EXERCISE TEXT:
○ ○ ○ ○
About two years ago Daisy was left an orphan under peculiarly sad conditions. She resented the solicitude of an only sister—tho' her senior—and as neither was a Christian, the friction grew into a quarrel. She was given the alternative of submission or separation, and her sensitive spirit sought a place in the strange world without.

She entered the employ of a man whose family and business standing gave her reason to believe that she could trust him, and she testifies that he treated her as a true friend until he had won her entire confidence. Then in an hour of need when she was in search of a new place, he directed her to No. —— West Madison street. He did not take her in, lest he be charged with selling her as a white slave, but left her on the brink of ruin to take the plunge alone. How true the saying of the wise man, "Confidence in an unfaithful man in time of trouble is like a broken tooth or a foot out of joint."
○ ○ ○ ○
ASSIGNMENT:
Can you reproduce word for word the part of the account of Daisy starting with "About two years" and going on through "strange world without."?
○ ○ ○ ○
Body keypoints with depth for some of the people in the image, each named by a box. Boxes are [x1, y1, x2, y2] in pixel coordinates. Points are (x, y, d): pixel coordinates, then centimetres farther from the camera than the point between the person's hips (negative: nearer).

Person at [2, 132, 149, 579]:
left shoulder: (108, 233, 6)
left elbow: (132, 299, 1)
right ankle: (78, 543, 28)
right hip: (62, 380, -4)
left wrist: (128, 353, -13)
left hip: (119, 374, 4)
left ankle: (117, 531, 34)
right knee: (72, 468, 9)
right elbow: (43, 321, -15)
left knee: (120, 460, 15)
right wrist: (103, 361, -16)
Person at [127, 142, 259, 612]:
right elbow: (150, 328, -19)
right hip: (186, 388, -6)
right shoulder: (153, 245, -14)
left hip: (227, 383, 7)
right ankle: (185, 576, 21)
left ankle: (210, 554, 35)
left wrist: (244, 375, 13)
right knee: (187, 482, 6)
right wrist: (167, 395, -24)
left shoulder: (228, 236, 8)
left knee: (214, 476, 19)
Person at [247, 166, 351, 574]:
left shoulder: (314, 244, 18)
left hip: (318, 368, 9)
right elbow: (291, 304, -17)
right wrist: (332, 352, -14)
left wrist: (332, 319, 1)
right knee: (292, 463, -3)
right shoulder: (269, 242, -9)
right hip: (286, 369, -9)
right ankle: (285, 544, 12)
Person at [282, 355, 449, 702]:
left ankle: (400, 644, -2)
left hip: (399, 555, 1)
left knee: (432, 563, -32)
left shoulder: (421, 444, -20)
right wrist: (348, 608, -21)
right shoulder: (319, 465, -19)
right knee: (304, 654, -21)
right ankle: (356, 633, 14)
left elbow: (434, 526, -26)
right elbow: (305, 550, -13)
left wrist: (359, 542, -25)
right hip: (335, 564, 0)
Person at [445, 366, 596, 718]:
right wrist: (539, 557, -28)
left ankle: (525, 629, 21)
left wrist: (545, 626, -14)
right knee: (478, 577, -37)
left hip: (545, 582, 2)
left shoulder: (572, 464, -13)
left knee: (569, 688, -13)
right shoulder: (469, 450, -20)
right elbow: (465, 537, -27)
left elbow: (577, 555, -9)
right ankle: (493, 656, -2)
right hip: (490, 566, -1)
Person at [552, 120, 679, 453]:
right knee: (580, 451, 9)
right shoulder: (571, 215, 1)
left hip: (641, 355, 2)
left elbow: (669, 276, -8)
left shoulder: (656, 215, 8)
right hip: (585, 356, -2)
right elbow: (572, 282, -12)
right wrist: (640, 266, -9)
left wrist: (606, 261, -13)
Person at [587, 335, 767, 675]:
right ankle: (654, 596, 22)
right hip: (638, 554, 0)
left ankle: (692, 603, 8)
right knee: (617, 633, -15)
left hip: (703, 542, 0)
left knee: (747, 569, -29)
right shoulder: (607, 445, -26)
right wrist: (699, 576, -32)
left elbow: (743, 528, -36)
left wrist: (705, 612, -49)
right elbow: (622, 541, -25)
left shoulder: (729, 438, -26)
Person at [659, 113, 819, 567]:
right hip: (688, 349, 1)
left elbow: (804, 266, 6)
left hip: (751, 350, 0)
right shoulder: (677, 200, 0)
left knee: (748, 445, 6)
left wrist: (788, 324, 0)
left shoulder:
○ ○ ○ ○
YOUR SOLUTION:
About two years ago Daisy was left an orphan under peculiarly sad conditions. She resented the solicitude of an only sister—tho' her senior—and as neither was a Christian, the friction grew into a quarrel. She was given the alternative of submission or separation, and her sensitive spirit sought a place in the strange world without.